Rewrite the lines of the records from the line holding "class: Insecta" through the end of the records, inclusive, with "common name" replaced by "vernacular name" and everything else left unchanged. Give only those lines.

▶ [EXERCISE MATERIALS]
....

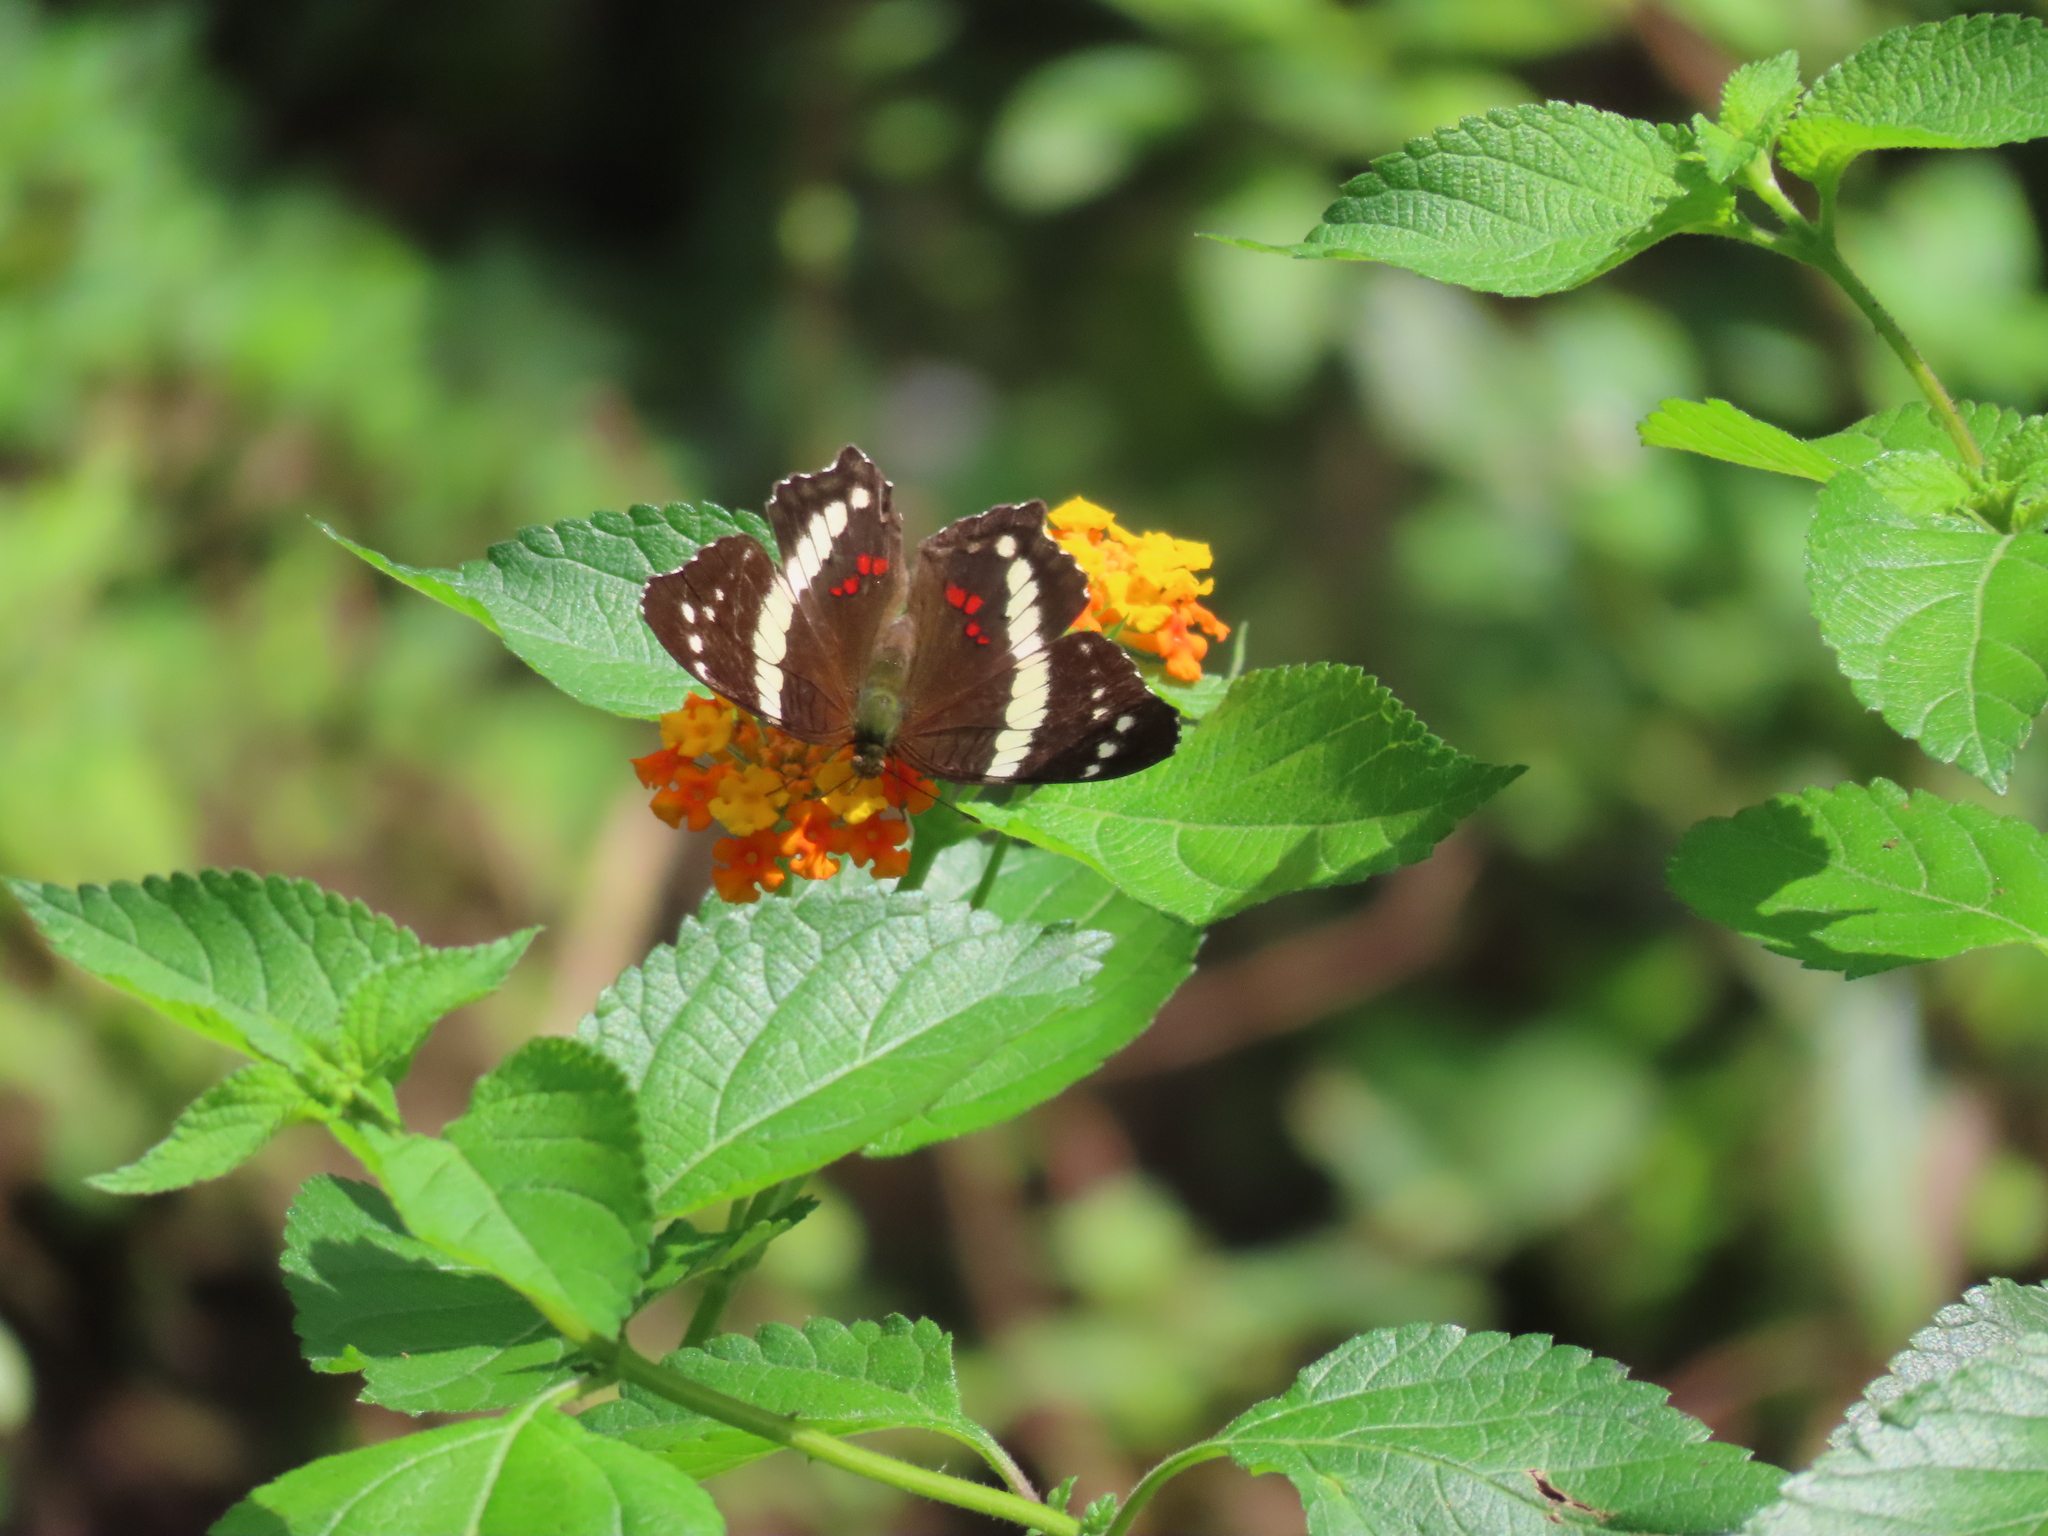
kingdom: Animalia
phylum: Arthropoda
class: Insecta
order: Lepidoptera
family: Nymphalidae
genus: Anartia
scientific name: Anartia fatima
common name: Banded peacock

....

▶ [SOLUTION]
class: Insecta
order: Lepidoptera
family: Nymphalidae
genus: Anartia
scientific name: Anartia fatima
vernacular name: Banded peacock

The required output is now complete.